Recap UIUCTF 2023 - Team 42Roma
Corny Kernel Challenge
Available files
- pwnymodule.c
Walktrough of my solution (which is pretty bad, actually):
- To connect to the machine, use the given command trough socat:
socat file:$(tty),raw,echo=0 tcp:corny-kernel.chal.uiuc.tf:1337
After checcking all the files available on the machine, I noticed a file called pwnymodule.ko.gz in the /root directory. This file turned out to be a Kernel Module and could be live-mounted live on the kernel (which is the purpose of this challenge).
- To mount the kernel module, run this command:
insmod pwnymodule.ko.gz
- Once the module is mounted, I could check the kernel logs by running this command:
dmesg
I noticed that the logs displayed the first part of the flag.

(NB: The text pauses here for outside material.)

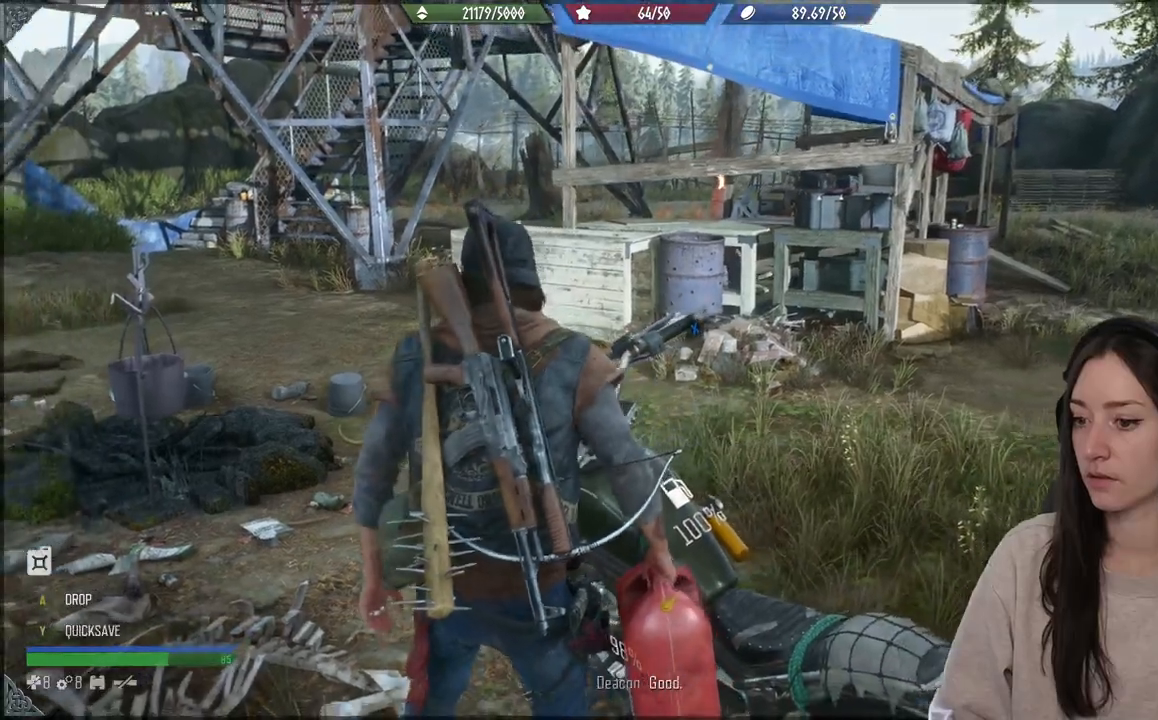
{"buttons": [], "left_stick": "down", "right_stick": "down-right", "events": [[50, "left_stick", "down"], [200, "right_stick", "down-right"]]}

Then, I tried to unmount the module to see if anything would change.
- To unmount the kernel module, run this command:
rmmod pwnymodule.ko.gz
After that, I ran the dmesg command again, and boom, the second part of the flag appeared. So now i have both the first and second parts of the flag.
[flag] = uiuctf{m4ster_k3rNE1_haCk3r}**
[extra] Initially, I thought that to obtain the flag, I had to remove the file “init” located in the root directory. Well, that turned out to be false, but I wanted to mention it anyway.
[more info]
I’ll add some links once i find some good writeups.
Group Project Challenge
Available files
- chal.py
Walktrough of my solution (which is also pretty bad, actually)
The pourpose of this challenge was to use the group theory maths and (from what i understood) the Lagrange’s theorem.
The basic idea of the challenge is that you get the flag encrypted in c, and to decrypt it, you need to force the final result to be 1, which can be achieved by choosing the value of k.
If we examine the given code, we can see that someting happens when they check the value of k, particularly when k = p - 1.
In facts if k = p - 1 that means that after some algebraic operations and regardless the values of a and b, the exponent will always be a multiple of p - 1.
It can be rappresent as: (p - 1) * a * b.
Thanks to this, we can force S to become 1, according to group theory, specifically Lagrange’s theorem we have:
g^(p-1) \mod p = 1
Because the group has order p - 1.
In this case if we force k = p - 1 we get:
- S = g^(a * b * k) \mod p
- = g^(a * b * (p-1)) \mod p
- = (g^(p-1))^(a * b) \mod p
- = 1^(a * b) \mod p
- = 1
let’s see my specific case
- To connect to the machine, use the given command through nc:
nc group.chal.uiuc.tf 1337
This is an example run where we choose k = p - 1
== proof-of-work: disabled ==
[$] Did no one ever tell you to mind your own business??
[$] Public:
[$] g = 2
[$] p = 123550563549747490323249224338990831394408051910991173735163283881290684423205314178830285306348019042127955168105946500849992929461306092791621619837542285563398201676541157481311715881882861461771386482605615740025776697545491552863159651061852777469798729628428268198459861272156418110367594843550743172627
[$] A = 65577571120208990271365027516450216371270903165222652333226308026118839957307253811739762319146299166577506464436196113831495358295414487806901676838911064532591294232195578279790096365970082755598631058932069218146713938218135724446862334581120056129894062668713758501672608059247131378197566441717688794719
[$] Choose k = 123550563549747490323249224338990831394408051910991173735163283881290684423205314178830285306348019042127955168105946500849992929461306092791621619837542285563398201676541157481311715881882861461771386482605615740025776697545491552863159651061852777469798729628428268198459861272156418110367594843550743172626
[$] Ciphertext using shared 'secret' ;)
[$] c = 31383420538805400549021388790532797474095834602121474716358265812491198185235485912863164473747446452579209175051706
If we try multiples times to put k = p - 1 we always get the same c value. This is because each time, S is reduced to 1, resulting in the same cipher value.
We can now decypher the flag using the provided file for understanding the cryptography used.:
S = 1
key = hashlib.md5(long_to_bytes(S)).digest()
cipher = AES.new(key, AES.MODE_ECB)
#Then we go from number to encrypted bytes. Note the 48 comes from the fact that 16 * 3 = 48.
c = 31383420538805400549021388790532797474095834602121474716358265812491198185235485912863164473747446452579209175051706
c = c.to_bytes(48, 'big')
#Finally we decrypt the string and remove the padding (encryption stuff).
p = cipher.decrypt(c)
p = unpad(p, 16)
#Voilà, our flag.
print(p)
[flag] = uiuctf{brut3f0rc3_a1n’t_s0_b4d_aft3r_all!!11!!}**
[extra] (҂◡_◡) ᕤ
[more info]
I’ll add some links once i find some good writeups.
Special thanks to the 42Roma Cybersecurity Club for their time and support, looking forward to the next CTFs!